● **WORK TO BE COMPLETED**
Your output should repeat the entries below exactly. It should contain no images.

Limb landmark coordinates
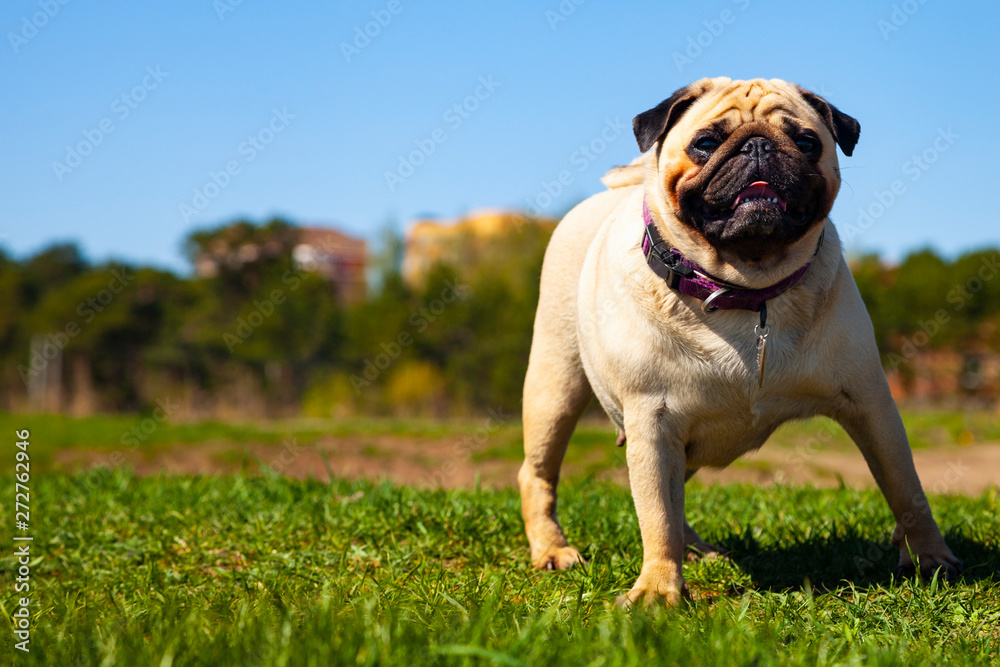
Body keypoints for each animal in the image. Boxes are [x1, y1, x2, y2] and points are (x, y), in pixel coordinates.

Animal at [520, 77, 956, 604]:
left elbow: (907, 488)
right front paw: (658, 589)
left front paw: (930, 555)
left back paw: (696, 550)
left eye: (806, 142)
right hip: (555, 388)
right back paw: (552, 550)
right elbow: (656, 517)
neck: (744, 292)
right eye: (706, 144)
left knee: (677, 499)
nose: (758, 146)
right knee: (539, 474)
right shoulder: (652, 423)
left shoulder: (872, 406)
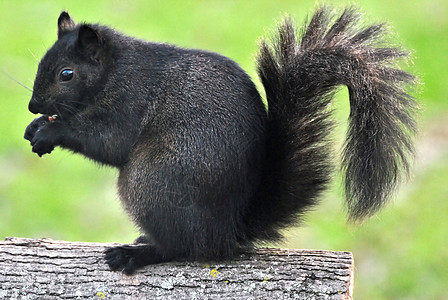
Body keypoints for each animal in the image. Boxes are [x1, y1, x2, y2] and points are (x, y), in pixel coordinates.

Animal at [23, 7, 416, 274]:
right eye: (41, 62)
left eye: (67, 74)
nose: (33, 106)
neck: (112, 72)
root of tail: (229, 230)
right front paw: (35, 127)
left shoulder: (128, 103)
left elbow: (106, 141)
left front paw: (51, 131)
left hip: (150, 182)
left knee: (183, 247)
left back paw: (138, 253)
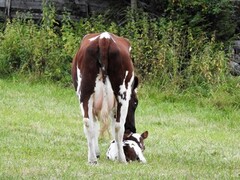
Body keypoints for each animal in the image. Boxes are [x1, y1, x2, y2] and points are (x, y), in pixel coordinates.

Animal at [71, 31, 138, 164]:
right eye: (136, 103)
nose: (133, 128)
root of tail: (104, 38)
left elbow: (94, 125)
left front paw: (96, 153)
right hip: (122, 93)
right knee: (118, 126)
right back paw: (122, 159)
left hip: (85, 92)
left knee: (88, 123)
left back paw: (92, 159)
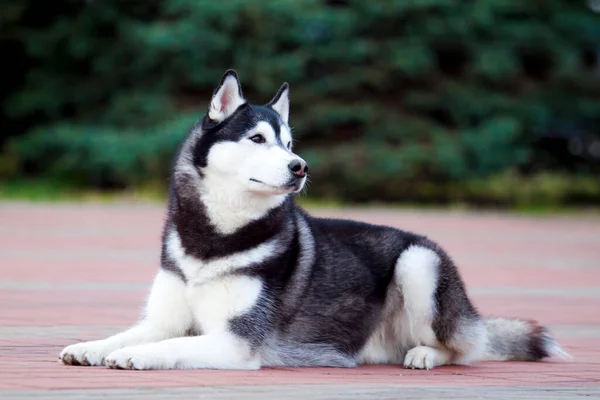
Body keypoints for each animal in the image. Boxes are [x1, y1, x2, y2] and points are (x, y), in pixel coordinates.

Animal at [59, 70, 568, 370]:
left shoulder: (235, 342)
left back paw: (426, 353)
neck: (216, 236)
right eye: (258, 138)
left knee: (466, 348)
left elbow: (165, 347)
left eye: (288, 143)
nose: (300, 166)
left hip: (418, 263)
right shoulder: (164, 317)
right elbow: (131, 333)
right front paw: (92, 346)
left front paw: (133, 354)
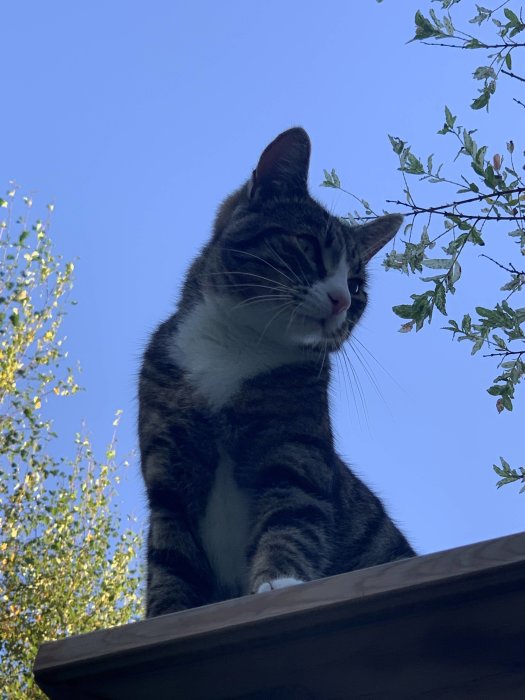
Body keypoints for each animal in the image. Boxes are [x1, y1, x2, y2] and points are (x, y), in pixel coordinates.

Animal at [138, 127, 414, 616]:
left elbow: (292, 518)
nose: (342, 300)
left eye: (357, 286)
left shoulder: (296, 451)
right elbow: (170, 559)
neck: (234, 346)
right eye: (308, 246)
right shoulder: (166, 473)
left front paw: (279, 583)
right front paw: (165, 615)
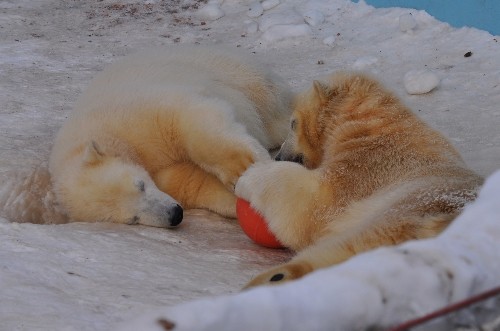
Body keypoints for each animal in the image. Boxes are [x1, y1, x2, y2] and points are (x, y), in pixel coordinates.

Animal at [46, 45, 292, 228]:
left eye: (140, 185)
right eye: (132, 219)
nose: (175, 214)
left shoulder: (132, 116)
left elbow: (185, 119)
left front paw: (244, 167)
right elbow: (189, 182)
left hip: (224, 69)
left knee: (268, 101)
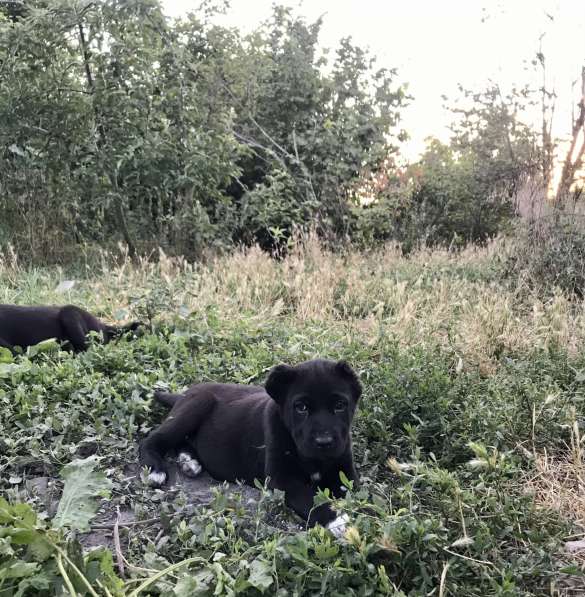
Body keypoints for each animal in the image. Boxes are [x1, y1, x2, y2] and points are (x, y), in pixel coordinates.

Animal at [141, 358, 360, 536]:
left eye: (340, 405)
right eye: (301, 408)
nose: (324, 442)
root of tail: (182, 395)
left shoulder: (344, 472)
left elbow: (353, 494)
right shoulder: (282, 481)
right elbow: (311, 498)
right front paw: (338, 521)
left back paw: (189, 461)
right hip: (195, 407)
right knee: (152, 440)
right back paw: (155, 470)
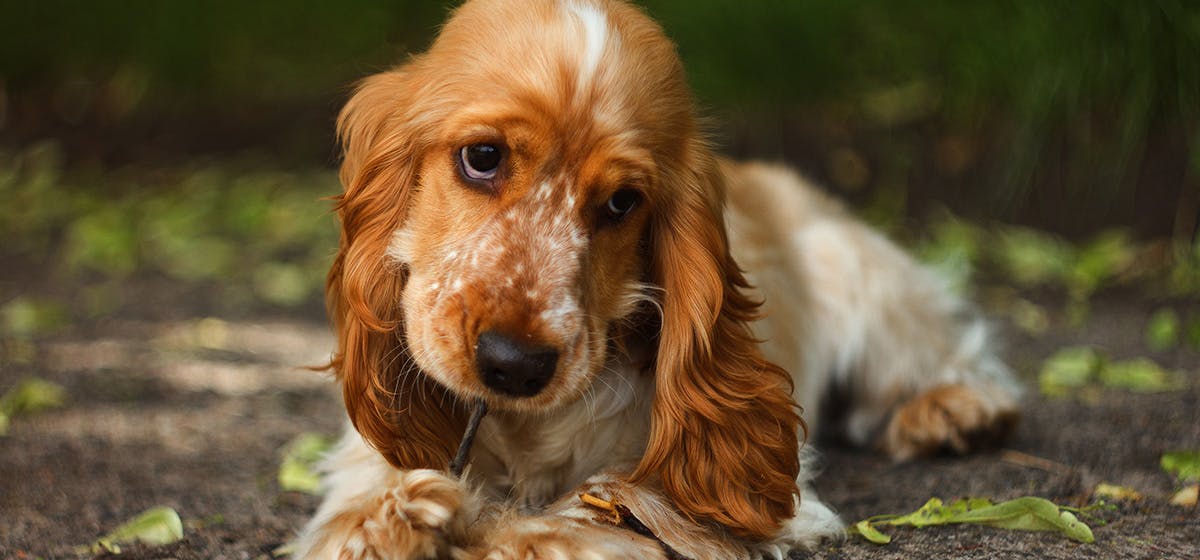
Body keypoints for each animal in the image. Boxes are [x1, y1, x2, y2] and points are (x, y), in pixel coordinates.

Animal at [295, 1, 1017, 560]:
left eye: (622, 202)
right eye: (482, 157)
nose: (515, 364)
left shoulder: (720, 494)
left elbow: (589, 511)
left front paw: (492, 529)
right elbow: (368, 501)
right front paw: (399, 516)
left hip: (861, 278)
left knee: (950, 355)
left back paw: (951, 411)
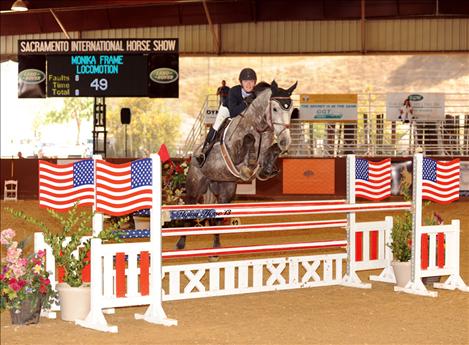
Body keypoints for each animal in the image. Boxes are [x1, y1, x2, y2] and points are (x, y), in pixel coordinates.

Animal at [176, 79, 296, 249]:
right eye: (274, 108)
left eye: (291, 110)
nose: (286, 141)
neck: (258, 127)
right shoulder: (234, 154)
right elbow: (248, 139)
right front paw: (248, 165)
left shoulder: (265, 151)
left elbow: (273, 149)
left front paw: (267, 170)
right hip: (195, 186)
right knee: (188, 209)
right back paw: (181, 243)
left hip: (225, 189)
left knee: (217, 218)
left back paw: (216, 247)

● **YOUR RESPONSE**
Body keypoints for each animal in the image. Boxes are [x1, y1, x2, y2] and points are (x, y), in pixel coordinates.

Animal at [520, 77, 956, 604]:
left elbow: (907, 488)
right front paw: (658, 589)
left front paw: (930, 555)
left back paw: (696, 550)
left eye: (806, 142)
right hip: (555, 388)
right back paw: (552, 550)
right elbow: (656, 517)
neck: (744, 292)
right eye: (706, 144)
left knee: (677, 499)
nose: (758, 146)
right knee: (539, 474)
right shoulder: (652, 423)
left shoulder: (872, 406)
Body keypoints for each animal in the image. Boxes are [x1, y1, x2, y2] and points are (x, y), in pixel coordinates.

Animal at [23, 7, 416, 274]:
right eye: (41, 62)
left eye: (67, 74)
nose: (33, 106)
neck: (112, 72)
root of tail: (229, 230)
right front paw: (35, 127)
left shoulder: (128, 103)
left elbow: (106, 141)
left front paw: (51, 131)
left hip: (150, 182)
left knee: (183, 247)
left back paw: (138, 253)
Body keypoints for each animal in the image. Boxes are [x1, y1, x2, y2] and points are (x, y), in pixel coordinates.

Animal at [71, 31, 138, 164]:
right eye: (136, 103)
nose: (133, 128)
root of tail: (104, 38)
left elbow: (94, 125)
left front paw: (96, 153)
right hip: (122, 93)
right knee: (118, 126)
right back paw: (122, 159)
left hip: (85, 92)
left knee: (88, 123)
left back paw: (92, 159)
Body keypoints for each animal in the image. Boxes are [x1, y1, x2, y2] and points are (x, y), in pixel coordinates.

Animal at [59, 70, 568, 370]:
left shoulder: (235, 342)
left back paw: (426, 353)
neck: (216, 236)
right eye: (258, 138)
left knee: (466, 348)
left elbow: (165, 347)
left eye: (288, 143)
nose: (300, 166)
left hip: (418, 263)
right shoulder: (164, 317)
right elbow: (131, 333)
right front paw: (92, 346)
left front paw: (133, 354)
Body keypoints for each animal in the image. Boxes are [x1, y1, x2, y2] and points are (x, y), in pixel coordinates.

Animal at [138, 127, 414, 616]:
left elbow: (292, 518)
nose: (342, 300)
left eye: (357, 286)
left shoulder: (296, 451)
right elbow: (170, 559)
neck: (234, 346)
right eye: (308, 246)
right shoulder: (166, 473)
left front paw: (279, 583)
right front paw: (165, 615)
Body keypoints for each animal in the image. Boxes are [x1, y1, x2, y2] and points are (x, y), in pixel coordinates.

Animal at [46, 45, 292, 228]:
left eye: (140, 185)
right eye: (132, 219)
nose: (175, 214)
left shoulder: (132, 116)
left elbow: (185, 119)
left front paw: (244, 167)
right elbow: (189, 182)
left hip: (224, 69)
left knee: (268, 101)
Body keypoints for each animal in the image. Boxes are [x1, y1, x2, y2] and points are (x, y), in pixel coordinates.

Animal at [141, 358, 360, 536]:
left eye: (340, 405)
right eye: (301, 408)
nose: (324, 442)
root of tail: (182, 395)
left shoulder: (344, 472)
left elbow: (353, 494)
right shoulder: (282, 481)
right elbow: (311, 498)
right front paw: (338, 521)
left back paw: (189, 461)
right hip: (195, 407)
right knee: (152, 440)
right back paw: (155, 470)
Body keypoints for each animal in the image. Boxes are [x1, y1, x2, y2] and points are (x, y), in pixel coordinates.

Animal at [295, 1, 1017, 560]:
left eye: (622, 202)
right eye: (482, 157)
nose: (515, 364)
left shoulder: (720, 494)
left elbow: (589, 511)
left front paw: (492, 529)
right elbow: (368, 501)
right front paw: (399, 516)
left hip: (861, 278)
left knee: (950, 355)
left back paw: (951, 411)
Body keypoints for each animal in the image. Boxes are [x1, y1, x2, y2] and points are (x, y), in pixel coordinates.

Animal at [176, 79, 296, 249]:
right eye: (274, 108)
left eye: (291, 110)
nose: (286, 141)
neck: (258, 127)
right shoulder: (234, 154)
right elbow: (248, 139)
right front paw: (248, 165)
left shoulder: (265, 151)
left elbow: (273, 149)
left front paw: (267, 170)
right hip: (195, 186)
right knee: (188, 209)
right back paw: (181, 243)
left hip: (225, 189)
left knee: (217, 218)
left back paw: (216, 247)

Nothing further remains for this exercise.